You can add following rules to the input chain under /ip firewall filter (just 'copy and paste' to the router using Terminal Console or configure the relevant arguments in WinBox):

/ ip firewall filter
add chain=input connection-state=established comment="Accept established connections"
add chain=input connection-state=related comment="Accept related connections"
add chain=input connection-state=invalid action=drop comment="Drop invalid connections" 
add chain=input protocol=udp action=accept comment="UDP" disabled=no 
add chain=input protocol=icmp limit=50/5s,2 comment="Allow limited pings" 
add chain=input protocol=icmp action=drop comment="Drop excess pings" 
add chain=input protocol=tcp dst-port=22 comment="SSH for secure shell"
add chain=input protocol=tcp dst-port=8291 comment="winbox" 
# Edit these rules to reflect your actual IP addresses! # 
add chain=input src-address=159.148.172.192/28 comment="From Mikrotikls network" 
add chain=input src-address=10.0.0.0/8 comment="From our private LAN"
# End of Edit #
add chain=input action=log log-prefix="DROP INPUT" comment="Log everything else"
add chain=input action=drop comment="Drop everything else"

Use /ip firewall filter print input stats command to see how many packets have been processed against these rules.
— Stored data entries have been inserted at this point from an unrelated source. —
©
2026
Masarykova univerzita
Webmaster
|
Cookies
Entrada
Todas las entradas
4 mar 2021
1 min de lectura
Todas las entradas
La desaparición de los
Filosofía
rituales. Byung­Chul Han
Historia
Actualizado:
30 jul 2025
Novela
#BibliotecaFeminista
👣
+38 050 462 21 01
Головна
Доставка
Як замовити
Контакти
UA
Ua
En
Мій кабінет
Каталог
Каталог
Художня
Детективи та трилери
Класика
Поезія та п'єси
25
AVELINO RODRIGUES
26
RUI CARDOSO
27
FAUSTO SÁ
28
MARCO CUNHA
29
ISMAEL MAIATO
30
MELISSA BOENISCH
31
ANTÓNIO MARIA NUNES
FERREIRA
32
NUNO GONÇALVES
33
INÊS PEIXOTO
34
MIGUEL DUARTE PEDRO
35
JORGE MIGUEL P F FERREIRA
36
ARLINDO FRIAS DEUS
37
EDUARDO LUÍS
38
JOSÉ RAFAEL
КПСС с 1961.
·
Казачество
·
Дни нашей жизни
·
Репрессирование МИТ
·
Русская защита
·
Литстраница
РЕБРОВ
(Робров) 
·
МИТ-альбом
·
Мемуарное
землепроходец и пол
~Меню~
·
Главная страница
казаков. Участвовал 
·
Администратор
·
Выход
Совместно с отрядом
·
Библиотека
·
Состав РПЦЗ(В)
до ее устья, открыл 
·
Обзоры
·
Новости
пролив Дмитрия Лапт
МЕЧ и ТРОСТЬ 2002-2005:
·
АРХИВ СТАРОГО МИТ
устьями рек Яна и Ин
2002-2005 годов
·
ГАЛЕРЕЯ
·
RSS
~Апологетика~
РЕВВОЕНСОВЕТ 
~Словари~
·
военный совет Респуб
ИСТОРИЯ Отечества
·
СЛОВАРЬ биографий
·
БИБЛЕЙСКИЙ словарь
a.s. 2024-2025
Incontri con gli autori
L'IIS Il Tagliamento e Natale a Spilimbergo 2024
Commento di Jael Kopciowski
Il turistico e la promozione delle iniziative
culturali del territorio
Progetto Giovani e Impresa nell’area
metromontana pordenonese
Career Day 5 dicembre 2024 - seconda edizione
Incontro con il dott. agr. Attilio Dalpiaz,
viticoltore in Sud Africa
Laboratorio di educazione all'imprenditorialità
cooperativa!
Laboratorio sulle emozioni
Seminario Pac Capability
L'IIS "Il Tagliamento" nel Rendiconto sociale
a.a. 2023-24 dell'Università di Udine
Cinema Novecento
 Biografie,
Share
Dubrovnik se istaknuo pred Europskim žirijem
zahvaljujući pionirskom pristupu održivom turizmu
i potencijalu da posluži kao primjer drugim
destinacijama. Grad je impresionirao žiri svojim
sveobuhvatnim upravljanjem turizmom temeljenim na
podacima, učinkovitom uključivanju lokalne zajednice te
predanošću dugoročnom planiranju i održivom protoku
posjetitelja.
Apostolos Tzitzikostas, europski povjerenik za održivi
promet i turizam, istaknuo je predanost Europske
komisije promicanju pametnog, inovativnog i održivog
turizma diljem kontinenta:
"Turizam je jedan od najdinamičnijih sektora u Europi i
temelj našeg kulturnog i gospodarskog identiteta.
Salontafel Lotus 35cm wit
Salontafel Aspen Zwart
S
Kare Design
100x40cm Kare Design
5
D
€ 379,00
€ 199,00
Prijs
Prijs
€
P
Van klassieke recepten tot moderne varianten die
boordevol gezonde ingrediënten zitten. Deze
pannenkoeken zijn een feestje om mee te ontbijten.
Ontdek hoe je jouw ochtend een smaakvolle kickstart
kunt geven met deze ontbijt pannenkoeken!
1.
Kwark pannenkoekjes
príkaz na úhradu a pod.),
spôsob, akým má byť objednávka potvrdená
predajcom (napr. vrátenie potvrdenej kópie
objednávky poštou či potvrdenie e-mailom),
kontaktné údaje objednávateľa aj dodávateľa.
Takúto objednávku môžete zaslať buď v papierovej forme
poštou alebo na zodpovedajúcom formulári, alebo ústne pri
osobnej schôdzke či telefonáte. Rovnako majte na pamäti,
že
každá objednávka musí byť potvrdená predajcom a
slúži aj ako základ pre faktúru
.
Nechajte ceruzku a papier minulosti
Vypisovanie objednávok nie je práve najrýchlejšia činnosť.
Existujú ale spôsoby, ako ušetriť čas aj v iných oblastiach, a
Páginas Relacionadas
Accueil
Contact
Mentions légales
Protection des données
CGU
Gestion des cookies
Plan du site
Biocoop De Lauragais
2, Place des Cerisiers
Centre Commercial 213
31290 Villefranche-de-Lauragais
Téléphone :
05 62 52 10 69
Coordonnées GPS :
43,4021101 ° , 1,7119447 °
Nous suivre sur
Use reset-counters-all command to reset the counters. Examine the system log file /log print to see the packets which have been dropped.

You may need to include additional rules to allow access from certain hosts, etc. Remember that firewall rules are processed in the order they appear on the list! After a rule matches the packet, no more rules are processed for it. After adding new rules, move them up using the move command.

Note, if you mis-configured the firewall and have locked yourselves out from the router, you may use MAC telnet from another router or workstation on the same LAN to connect to your router and correct the problem.